Cold metal touched Mary’s clenched fingers, and she flinched before she realized that Moore was trying to hand her something. A small pair of binoculars. Moore’s voice was but a breath at her ear. “Watch.”
Heart cranking so slowly that her veins hurt, Mary eased the binoculars to her eyes. Talent’s face loomed large and clear. Pain and weariness lined his features. His once bright eyes were dead hollows.
Another figure moved out of the shadows and headed toward Talent. Talent’s entire frame stiffened, his expression wiped clean. The man stopped too close, his body leaning in.
Mary’s stomach clenched, her grip on the binoculars bruising. No words were exchanged, the man merely waited, the whole of his attention on Talent. Talent hesitated, his shoulders lifting on a deep breath; then he pulled back his undone collar, exposing the tender column of his throat.
A dizzying wave of nausea hit Mary so hard that she swallowed convulsively. He wouldn’t. He couldn’t. He’d die before giving up his blood. But he stood still, his gaze burning into the other man. A low laugh rolled over the square, evil and smug all at once, and then the man leaned in, blocking Mary’s view of Talent’s face. But not enough for her to miss the way Talent’s body seized, or how his head fell to the side, his fist clenched and bone-white against his black topcoat.
Or the way the man embraced him, pulling him closer. Like a lover.
The Nex had held him, used and stolen that which ought to be his right to give. Why would he give more? Because he would do anything to get revenge.

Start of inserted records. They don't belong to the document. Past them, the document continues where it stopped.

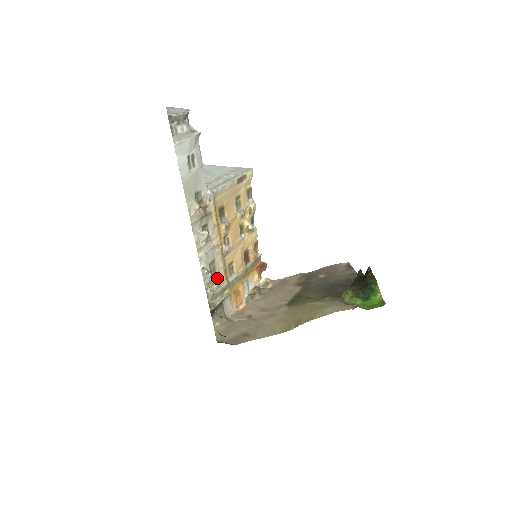
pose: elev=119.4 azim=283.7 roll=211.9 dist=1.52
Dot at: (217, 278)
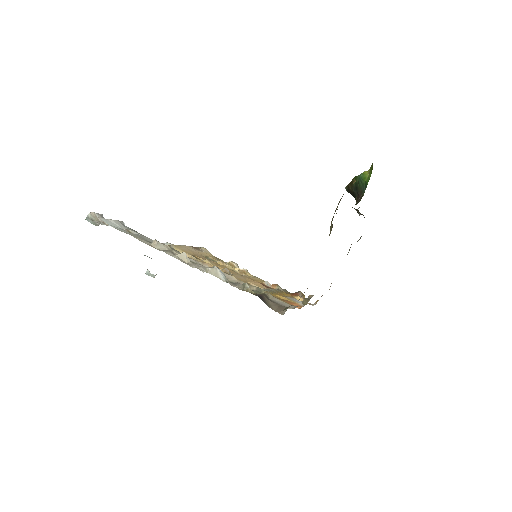
Dot at: (238, 284)
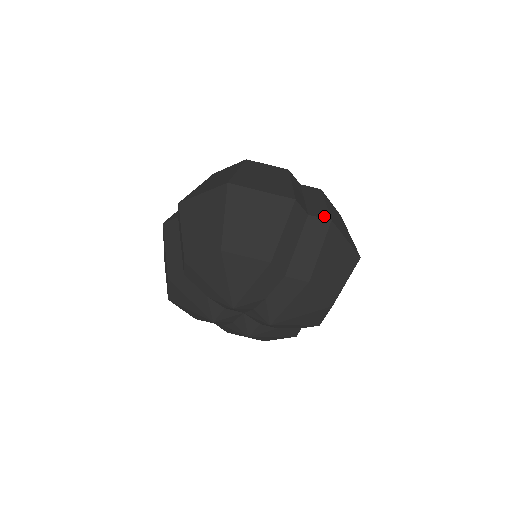
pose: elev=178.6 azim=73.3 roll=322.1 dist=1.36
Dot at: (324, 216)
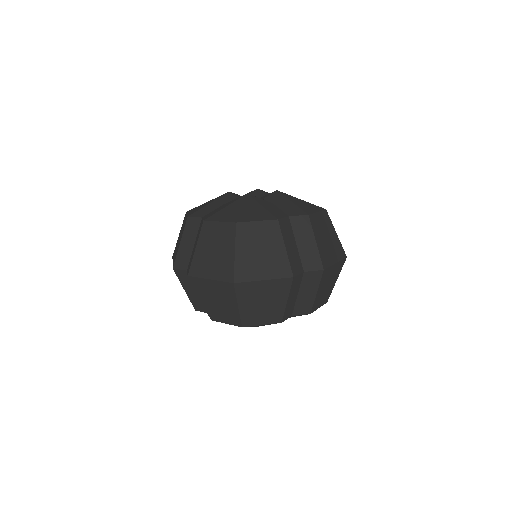
Dot at: (317, 266)
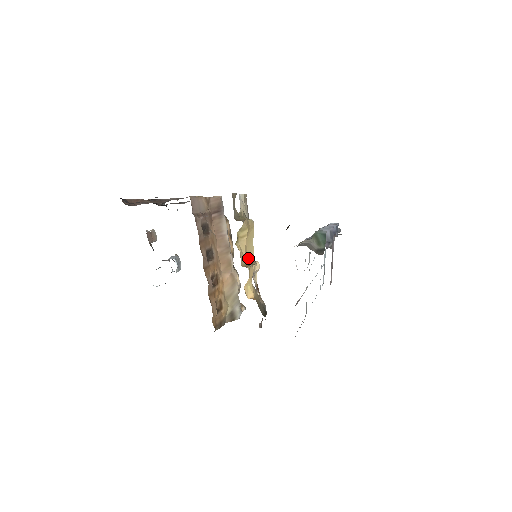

The pain in Mary’s heart grew unbearable as she watched the men separate. The stranger staggered back, his eyes glassy with gluttonous satisfaction. Then he glanced down at his hands and grinned. Words were exchanged, the man’s delivered with a satisfied smile and Jack’s with an angry scowl. And then Jack walked away, his head bent as he lurched out of the square. Both men soon faded from sight. An icy wind swept over her a second later, so cutting it burned her eyes.
“Poor girl, how you shiver.” A gentle hand stroked the back of her head and warm breasts pushed against Mary’s arm. “And for a man so undeserving.”
Moore’s breath limned her skin, her taunt burning as she whispered into Mary’s ear. “No better than a whore, really.” A soft laugh left her. “Not that I can truly condemn our man for taking what is offered. Talent’s blood is so very delicious.” Cool lips brushed Mary’s temple. “Hot from his flesh.”
Tears gathered in Mary’s eyes, distorting the shapes of the square. Later she would let them fall. But not now. “And did you take it?” She turned, and Moore’s lips were so close to her that she breathed in each exhalation. Mary did not back away. “Fresh from his flesh?”
The woman’s lashes lowered as she studied Mary’s lips. “Oh, yes. Many times.” Her mouth curled into a smile, and their bottom lips touched. “In many ways—”
Mary’s move was swift. A strangled gurgle left Moore’s lips as she jerked and lashed like a fish on a hook. Mary held her close, not letting her get away, clutching tight to the wooden stake she’d thrust under the woman’s chin. Blood bubbled from Moore’s mouth, hot splashes hitting Mary’s face. She did not let go but stared into Moore’s eyes as the light in them began to fade.
“It is too bad, really,” Mary whispered against Moore’s cheek, “that you will not be able to tell them how I shall do the same to anyone else who has touched him.” And then she punched the stake straight through the woman’s brain and let the body fall. Because Jack could not live in a world where they existed, and now, neither could she.
Chapter Twenty-Seven
Mary was still shaking as she made her way across the square. The National Gallery held the closest secret entrance to SOS headquarters that her muddled brain could remember.
She’d killed. And though she’d do it again, her soul quaked from the recoil of that violent act.
The rain died, leaving only bitter cold and an icy road beneath her feet as the gallery building loomed over her. Mary trudged onward, barely feeling her limbs move. Vengeance. She understood it. She’d craved it once too. As for his? The image of him crucified to the wall of that hellish room, his blood running in crimson rivers down his body to be collected and used. His broken and bruised body. She been the one to hold him up, desperate to relieve the strain on those iron spikes they’d driven through his flesh. She’d been the one to see his eyes, haunted and agonized, when he’d roused, when he’d realized someone was there with him. In that moment she’d known what they’d done to him, for his eyes reflected the same fear and horror that she’d felt one dark summer night when her innocence was robbed.